AFFECTED POPULATIONS
GACI affects males and females equally and occurs in populations all across the world. There have been slightly over 200 cases documented since GACI was first described in the medical literature in 1899. It is estimated to occur in approximately 1 out of every 200,000 pregnancies with the carrier rate being 1:223. Survival statistics vary greatly but are currently estimated at around 50%.
GACI usually affects infants during the first 6 months of life, but mild cases may go undiagnosed until later in life, when other complications of the condition lead to a diagnosis.
DISORDERS WITH SIMILAR SYMPTOMS
Autosomal recessive hypophosphatemic rickets type 2 (ARHR2) is a very rare disease typically caused by variants in the ENPP1 gene. It is also a component of ENPP1 deficiency. Patients with ARHR2 suffer from low phosphate levels in the blood (hypophosphatemia) as a result of renal phosphate wasting. The correct balance of phosphate is essential for the normal formation of teeth and bones. The frequency of the disease is unknown. (For more information on this condition, search for “ARHR2” in the Rare Disease Database.)
Pseudoxanthoma elasticum (PXE) is an inherited disorder caused by variants in the ABCC6 gene that affects connective tissue in some parts of the body. Elastic tissue in the body becomes mineralized; that is, calcium is deposited in the tissue. This can result in changes in the skin, eyes, cardiovascular system, and gastrointestinal system. Clinicians first recognized PXE more than 100 years ago. Researchers have made a number of significant advances in the past few years. (For more information on this condition, search for “PXE” in the Rare Disease Database.)
DIAGNOSIS
GACI should always be considered in infants and children presenting with hypertension, cardiac failure or sudden death.
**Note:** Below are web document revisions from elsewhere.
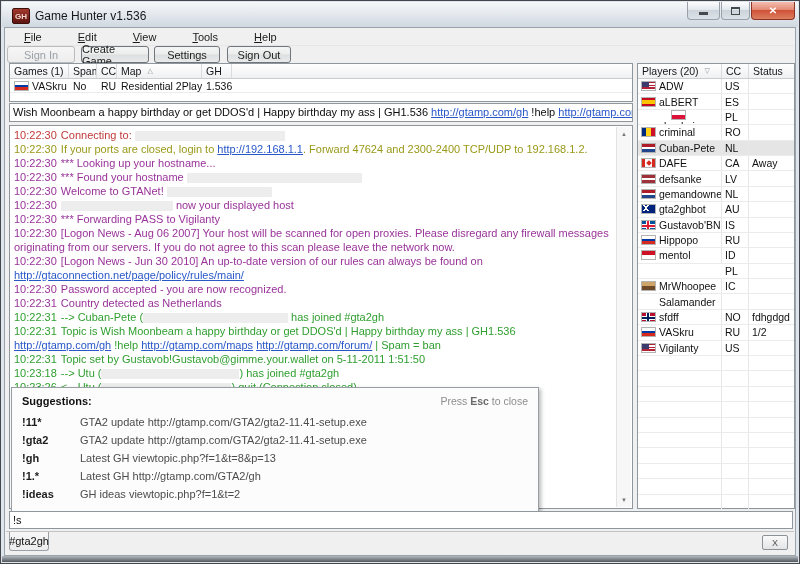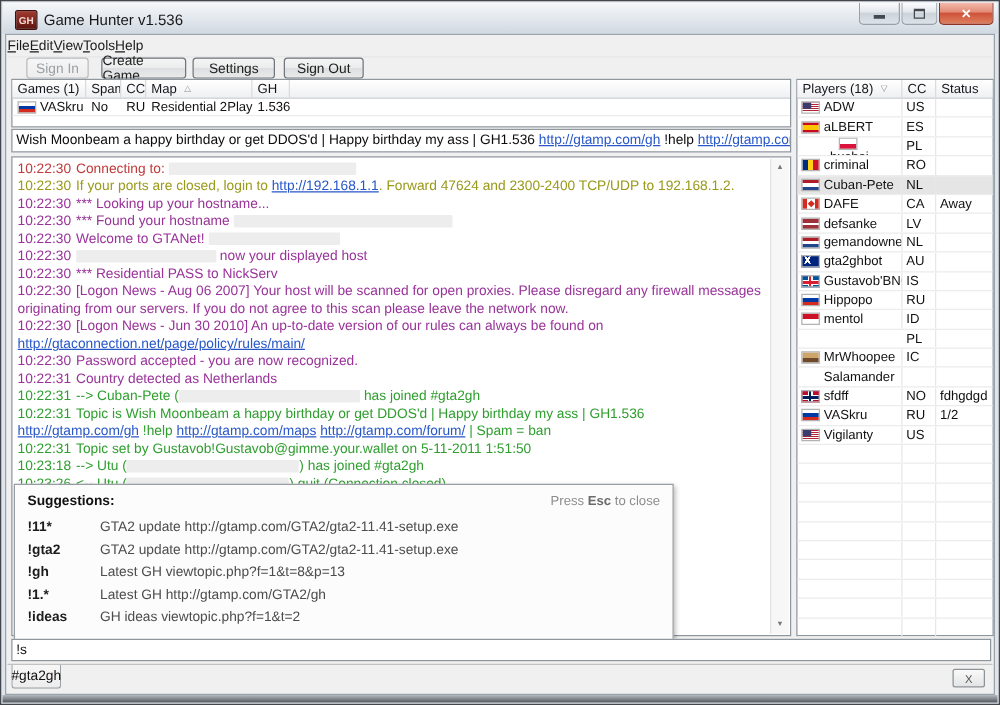--- a/index.html
+++ b/index.html
@@ -10,21 +10,21 @@
   .title-text{position:absolute;left:33px;top:7px;font-size:12px;color:#17181a;}
   .winbtn{position:absolute;top:1px;height:18px;border:1px solid #99a0a8;border-top:none;border-radius:0 0 4px 4px;background:linear-gradient(#fdfdfe,#e3e8ed 45%,#ccd3da 50%,#dce2e8);display:flex;align-items:center;justify-content:center;cursor:default;box-sizing:border-box;}
   .winbtn.close{left:750px;width:44px;background:linear-gradient(#f4bcae,#e28b75 45%,#cf5238 50%,#dd7f60);border-color:#8c3326;color:#fff;font-weight:bold;font-size:10px;}
   .winbtn.min{left:686px;width:33px;}
   .winbtn.max{left:720px;width:29px;}
   .min-glyph{width:9px;height:3px;background:#44494e;margin-top:6px;}
   .max-glyph{width:9px;height:8px;border:1px solid #44494e;border-top-width:2px;box-sizing:border-box;background:transparent;}
   .client{position:absolute;left:3px;top:26px;right:3px;bottom:7px;background:#f0f0f0;border:1px solid #9aa2aa;}
   .frame-bottom{position:absolute;left:1px;right:1px;bottom:1px;height:6px;background:linear-gradient(#b4bac1,#54585d);}
   .menubar{position:absolute;left:5px;top:28px;right:5px;height:16px;background:#f0f0f0;display:flex;align-items:center;font-size:11px;color:#1a1a1a;border-bottom:1px solid #e6e6e6;}
-  .menu-item{padding:1px 0;}
+  .menu-item{padding:1px 18px;}
   .menu-item u{text-decoration:underline;}
   .tbtn{position:absolute;top:45px;height:17px;font-size:11px;color:#1d1d1d;border:1px solid #70767b;border-radius:3px;background:linear-gradient(#f5f5f5,#ebecec 48%,#dcdee0 52%,#e9eaea);display:flex;align-items:center;justify-content:center;box-sizing:border-box;}
   .tbtn.disabled{color:#9aa0a5;border-color:#b8bcbf;background:linear-gradient(#f6f6f6,#ededed);}
   .panel{position:absolute;background:#fff;border:1px solid #8e969e;box-sizing:border-box;}
   .games-panel{left:8px;top:62px;width:624px;height:39px;}
   .players-panel{left:636px;top:62px;width:158px;height:446px;}
   .th-row{display:flex;height:14px;background:linear-gradient(#ffffff,#eff0f2);border-bottom:1px solid #c9ccd0;font-size:10.5px;color:#15161a;}
   .th{padding:0 4px;border-right:1px solid #d9dbde;display:flex;align-items:center;box-sizing:border-box;overflow:hidden;white-space:nowrap;}
   .sort-icon{font-size:7px;color:#8a8f94;margin-left:6px;}
   .g-row{display:flex;height:13px;font-size:10.5px;color:#111;align-items:center;border-bottom:1px solid #ececec;overflow:hidden;}
@@ -97,21 +97,21 @@
   <div class="frame-bottom"></div>
 
   <div class="menubar" id="menubar">
       <div class="menu-item"><u>F</u>ile</div>
       <div class="menu-item"><u>E</u>dit</div>
       <div class="menu-item"><u>V</u>iew</div>
       <div class="menu-item"><u>T</u>ools</div>
       <div class="menu-item"><u>H</u>elp</div>
     </div>
 
-  <div class="tbtn disabled" style="left:20px;width:50px;text-align:center;">Sign In</div>
+  <div class="tbtn disabled" style="left:6px;width:68px;text-align:center;">Sign In</div>
   <div class="tbtn" style="left:80px;width:68px;">Create Game</div>
   <div class="tbtn" style="left:153px;width:66px;">Settings</div>
   <div class="tbtn" style="left:226px;width:64px;">Sign Out</div>
 
   <div class="panel games-panel">
     <div class="th-row">
       <div class="th" style="width:59px;">
           <span>Games (1)</span>
         </div>
       <div class="th" style="width:28px;">
@@ -147,41 +147,41 @@
   <div class="topicbar" id="topicbar"><span>Wish Moonbeam a happy birthday or get DDOS'd | Happy birthday my ass | GH1.536 </span><a class="chat-link" style="color: rgb(40, 87, 200);">http://gtamp.com/gh</a><span> !help </span><a class="chat-link" style="color: rgb(40, 87, 200);">http://gtamp.com/maps</a></div>
 
   <div class="chatbox">
     <div class="chat-content" id="chat-content">
         <div class="chat-line" style="color: rgb(192, 58, 58);"><span class="time">10:22:30</span><span>Connecting to: </span><span class="redact" style="width: 150px; background: rgb(237, 237, 237);"></span></div>
         <div class="chat-line" style="color: rgb(153, 153, 26);"><span class="time">10:22:30</span><span>If your ports are closed, login to </span><a class="chat-link" style="color: rgb(40, 87, 200);">http://192.168.1.1</a><span>. Forward 47624 and 2300-2400 TCP/UDP to 192.168.1.2.</span></div>
         <div class="chat-line" style="color: rgb(153, 51, 153);"><span class="time">10:22:30</span><span>*** Looking up your hostname...</span></div>
         <div class="chat-line" style="color: rgb(153, 51, 153);"><span class="time">10:22:30</span><span>*** Found your hostname </span><span class="redact" style="width: 175px; background: rgb(237, 237, 237);"></span></div>
         <div class="chat-line" style="color: rgb(153, 51, 153);"><span class="time">10:22:30</span><span>Welcome to GTANet! </span><span class="redact" style="width: 105px; background: rgb(237, 237, 237);"></span></div>
         <div class="chat-line" style="color: rgb(153, 51, 153);"><span class="time">10:22:30</span><span class="redact" style="width: 112px; background: rgb(237, 237, 237);"></span><span> now your displayed host</span></div>
-        <div class="chat-line" style="color: rgb(153, 51, 153);"><span class="time">10:22:30</span><span>*** Residential PASS to NickServ</span></div>
+        <div class="chat-line" style="color: rgb(153, 51, 153);"><span class="time">10:22:30</span><span>*** Forwarding PASS to Vigilanty</span></div>
         <div class="chat-line" style="color: rgb(153, 51, 153);"><span class="time">10:22:30</span><span>[Logon News - Aug 06 2007] Your host will be scanned for open proxies. Please disregard any firewall messages originating from our servers. If you do not agree to this scan please leave the network now.</span></div>
         <div class="chat-line" style="color: rgb(153, 51, 153);"><span class="time">10:22:30</span><span>[Logon News - Jun 30 2010] An up-to-date version of our rules can always be found on </span><a class="chat-link" style="color: rgb(40, 87, 200);">http://gtaconnection.net/page/policy/rules/main/</a></div>
         <div class="chat-line" style="color: rgb(153, 51, 153);"><span class="time">10:22:30</span><span>Password accepted - you are now recognized.</span></div>
         <div class="chat-line" style="color: rgb(153, 51, 153);"><span class="time">10:22:31</span><span>Country detected as Netherlands</span></div>
         <div class="chat-line" style="color: rgb(47, 158, 47);"><span class="time">10:22:31</span><span>--&gt; Cuban-Pete (</span><span class="redact" style="width: 145px; background: rgb(237, 237, 237);"></span><span> has joined #gta2gh</span></div>
         <div class="chat-line" style="color: rgb(47, 158, 47);"><span class="time">10:22:31</span><span>Topic is Wish Moonbeam a happy birthday or get DDOS'd | Happy birthday my ass | GH1.536 </span><a class="chat-link" style="color: rgb(40, 87, 200);">http://gtamp.com/gh</a><span> !help </span><a class="chat-link" style="color: rgb(40, 87, 200);">http://gtamp.com/maps</a><span> </span><a class="chat-link" style="color: rgb(40, 87, 200);">http://gtamp.com/forum/</a><span> | Spam = ban</span></div>
         <div class="chat-line" style="color: rgb(47, 158, 47);"><span class="time">10:22:31</span><span>Topic set by Gustavob!Gustavob@gimme.your.wallet on 5-11-2011 1:51:50</span></div>
         <div class="chat-line" style="color: rgb(47, 158, 47);"><span class="time">10:23:18</span><span>--&gt; Utu (</span><span class="redact" style="width: 138px; background: rgb(237, 237, 237);"></span><span>) has joined #gta2gh</span></div>
         <div class="chat-line" style="color: rgb(47, 158, 47);"><span class="time">10:23:26</span><span>&lt;-- Utu (</span><span class="redact" style="width: 130px; background: rgb(237, 237, 237);"></span><span>) quit (Connection closed)</span></div>
       </div>
     <div class="chat-scroll">
       <div class="scroll-arrow up">▲</div>
       <div class="scroll-arrow down">▼</div>
     </div>
   </div>
 
   <div class="panel players-panel">
     <div class="th-row">
       <div class="th" style="width:84px;">
-          <span>Players (18)</span>
+          <span>Players (20)</span>
           <span class="sort-icon">▽</span>
         </div>
       <div class="th" style="width:27px;">
           <span>CC</span>
         </div>
       <div class="th" style="flex:1;border-right:none;">
           <span>Status</span>
         </div>
     </div>
     <div id="players-body">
Ultrasonography can aid in the diagnosis. The preferred imaging modality to assess calcifications extension is whole-body computed tomography (CT) scan combined with CT angiography.
Prenatal diagnosis has been reported and an ultrasound may reveal polyhydramnios (excess amniotic fluid), pericardial effusion (fluid around the heart) or echogenicity (brightness) of the major arteries, abnormal cardiac contractility, hydrops or hyperechoic kidneys.
To confirm a GACI diagnosis the baby (and parents) may be genetically tested for variants in the ENPP1 or ABCC6 genes. Prenatal genetic testing for GACI can be confirmed through an amniocentesis or chorionic villus sampling (CVS) if the specific gene variants in the parents have been determined.
Medical Monitoring
Newborn babies with GACI are closely observed and are usually hospitalized in the neonatal intensive care unit (NICU).
Ongoing monitoring of GACI includes ultrasounds, echocardiograms, electrocardiogram (EKG/ECG’s), CT scans, X-rays, regular blood pressure measurements, checking pulses in all extremities, frequent lab and urine tests and hearing tests.